Star Trek IV: The Voyage Home Introduction Introduction
Release Year: 1986
Genre: Adventure, Sci-Fi
Director: Leonard Nimoy
Writers: Steve Meerson, Peter Krikes, Nicholas Meyer, Harve Bennett
Stars: William Shatner, Leonard Nimoy, Catherine Hicks, DeForest Kelley
Here's something only a true Trekkie could tell you: The Voyage Home is the conclusion to Star Trek's unofficial trilogy. Beginning with 1982's The Wrath of Khan and continuing through 1984's The Search for Spock, this low-key trilogy represents the best Star Trek has to offer.
You might be surprised, then, to find out that The Voyage Home defies every Star Trek convention under the sun. There's no villain. There's no Enterprise. Oh, yeah, and did we mention that it takes place in 1986? Yes, we know what you're thinking—The Voyage Home is the only Star Trek film to be set in an era when Huey Lewis and the News was an active band.
Forget about A.D. or C.E., or however you mark your time periods. We prefer A.H.L.N.—After Huey Lewis and the News.
Anyway, this baby was directed by Leonard Nimoy, who plays Spock. Nimoy's directorial approach emphasizes naturalism over epic sci-fi insanity, and that's a factor that further contributes to The Voyage Home's unique status in the Star Trek franchise. It might also have contributed to its overall success: it was the most profitable film in the series, and it even earned four Academy Award nominations.
Here's the lowdown: in 2286, a giant space probe is detected heading toward Earth, disabling nearby ships using a strange audio signal. When it finally reaches Earth, it causes widespread power outages and weather disturbances on the planet's surface. It seems like the end is near.
Luckily, Admiral James T. Kirk and his crew are here to save the day. They determine that the strange audio signal is, in fact, a recording of—drum roll, please—humpback whales, a species that has been extinct for hundreds of years.
So what do our heroes do? They pull a Dr. Frank-N-Furter and do the time warp again. Ending up in San Francisco in 1986, the crew must locate humpbacks and bring them to the future, all the while trying to make sense of the primitive 20th-century world. Live long and prosper? Not in 1986, apparently.
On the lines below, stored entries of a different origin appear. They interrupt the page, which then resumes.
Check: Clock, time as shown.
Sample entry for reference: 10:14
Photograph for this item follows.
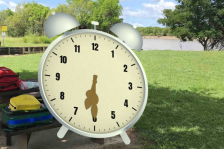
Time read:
6:30
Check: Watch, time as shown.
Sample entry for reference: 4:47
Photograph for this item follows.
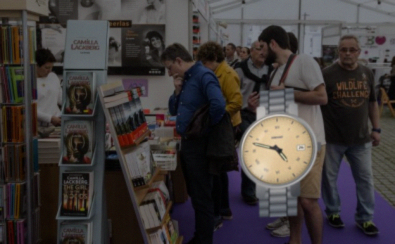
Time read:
4:48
In this way, The Voyage Home doles out incisive social commentary like candy on Halloween. Our use of language? Barbaric. Our technology? Shockingly primitive. Our system of medicine? Indistinguishable from medieval torture. In these and many more ways, The Voyage Home forces us to reexamine our preconceptions about society.
Hey, it might not feature as many space battles as you're used to, but The Voyage Home is a whale of a good time…
Why Should I Care?
Did cavemen know they were cavemen? Did barbarians know they were barbarians? Did medieval barbers realize that it was insane to slap leeches on their patients?
Basically, we're asking if people in the past knew the limitations of their perspectives. When looking back at humanity's history, it's hard not to be horrified by our former practices, whether we're talking about slavery, warfare, or even basic hygiene. How could those people not realize that what they were doing was wrong?
The Enterprise crew members ask themselves the same questions when they travel back to 1986. Did people really use so much profanity? Did they really think that "money" was a smart system? And why, oh, why did they abuse the environment with such reckless disregard for their own future?
These questions, unfortunately, don't have easy answers—but that's the point. In the same way that superstitious medieval villagers didn't see anything wrong with burning "witches" at the stake, we don't see anything wrong with these clearly negative aspects of our society.
That's what The Voyage Home is here for. Through humor and satire, the film unpacks our society and lays its failings out for all to see, ultimately giving us a better understanding of our era's place in the context of history. We've never heard of Star Wars doing something like that. Just sayin'.